Crude oil prices edged down Tuesday, following a week of straight gains that brought the global oil benchmark above $50 a barrel for the first time in two months, amid growing optimism that the market is tightening.
According to Wall Street Journal report, Brent crude, the global oil benchmark, fell 0.61 percent to $52.40 a barrel on London’s ICE Futures exchange. On the New York Mercantile Exchange, West Texas Intermediate futures were trading down 0.38 percent at $49.98 a barrel.

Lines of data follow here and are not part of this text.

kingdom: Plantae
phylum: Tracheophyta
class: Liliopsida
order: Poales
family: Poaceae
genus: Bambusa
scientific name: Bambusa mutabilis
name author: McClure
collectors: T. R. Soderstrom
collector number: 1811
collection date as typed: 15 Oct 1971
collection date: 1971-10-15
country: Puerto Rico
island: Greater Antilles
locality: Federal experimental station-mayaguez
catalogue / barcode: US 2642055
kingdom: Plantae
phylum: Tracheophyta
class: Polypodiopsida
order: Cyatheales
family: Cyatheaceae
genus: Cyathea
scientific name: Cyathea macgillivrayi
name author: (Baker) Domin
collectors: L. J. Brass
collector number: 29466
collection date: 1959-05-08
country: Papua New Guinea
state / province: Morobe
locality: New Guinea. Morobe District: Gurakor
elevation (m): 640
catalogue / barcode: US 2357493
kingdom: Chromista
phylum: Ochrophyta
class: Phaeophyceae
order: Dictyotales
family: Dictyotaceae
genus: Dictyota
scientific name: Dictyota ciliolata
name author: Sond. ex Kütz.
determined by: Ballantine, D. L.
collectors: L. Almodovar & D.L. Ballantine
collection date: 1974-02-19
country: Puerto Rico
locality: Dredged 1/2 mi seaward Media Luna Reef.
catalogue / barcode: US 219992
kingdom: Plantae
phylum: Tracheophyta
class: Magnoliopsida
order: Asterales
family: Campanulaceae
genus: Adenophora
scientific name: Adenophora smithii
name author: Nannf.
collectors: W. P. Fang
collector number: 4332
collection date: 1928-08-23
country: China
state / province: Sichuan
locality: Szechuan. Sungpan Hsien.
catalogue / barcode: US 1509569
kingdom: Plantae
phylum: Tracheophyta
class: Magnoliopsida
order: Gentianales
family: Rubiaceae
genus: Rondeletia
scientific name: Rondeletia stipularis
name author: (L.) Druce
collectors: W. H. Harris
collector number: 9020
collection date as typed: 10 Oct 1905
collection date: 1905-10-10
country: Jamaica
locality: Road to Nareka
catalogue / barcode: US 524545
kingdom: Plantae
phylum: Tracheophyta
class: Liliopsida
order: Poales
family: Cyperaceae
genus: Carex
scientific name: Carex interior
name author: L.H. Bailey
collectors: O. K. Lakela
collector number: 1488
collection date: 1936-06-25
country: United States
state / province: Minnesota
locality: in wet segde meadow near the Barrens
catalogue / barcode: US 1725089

Market analysts say the fall in price is due mainly to hedging on the outcome of the technical committee meeting of Organization of Petroleum Exporting Countries (OPEC) and its allies, which is due to be held in Abu Dhabi, United Arab Emirates, on 7-8 August 2017.
The meeting is expected to be co-chaired by Kuwait and Russia, in the presence of representatives from the Kingdom of Saudi Arabia, which is serving as President of OPEC in 2017.
The technical meeting, according to a statement on OPEC website is to better understand the difficulties and obstacles faced by some OPEC and non-OPEC participating countries and to assess how conformity levels can be improved with the goal of achieving a faster rebalanced global oil market, for the benefit of producers and consumers alike.
Oil had remained in a bear market for the most part of the year amid concern rising global output will offset curbs by members of the Organization of Petroleum Exporting Countries and its allies.
However, oil rose in the last week of July after leading OPEC producers Saudi Arabia and Nigeria pledged to cut exports to help speed the rebalancing of global supply and demand.
Khalid al-Falih, Saudi Energy Minister had pledged his country would limit crude oil exports at 6.6 million barrels per day (bpd) in August, almost one million bpd below levels a year ago, while Nigeria, which has been exempt in recent production caps to help her and Libya recover from years of unrest, voluntarily agreed to limit its production to 1.8 million barrels a day.
The announcement led to a rally which took oil price to a high of $53 a barrel Monday
At 1.8 million cap Nigeria will have no problem holding its production lead as it is currently producing below 1.6 mbpd, 600,000 bpd below its 2.2 mbpd budget benchmark.
But the cap will help the supply side of the global markets and boost prices, analysts following the developments said.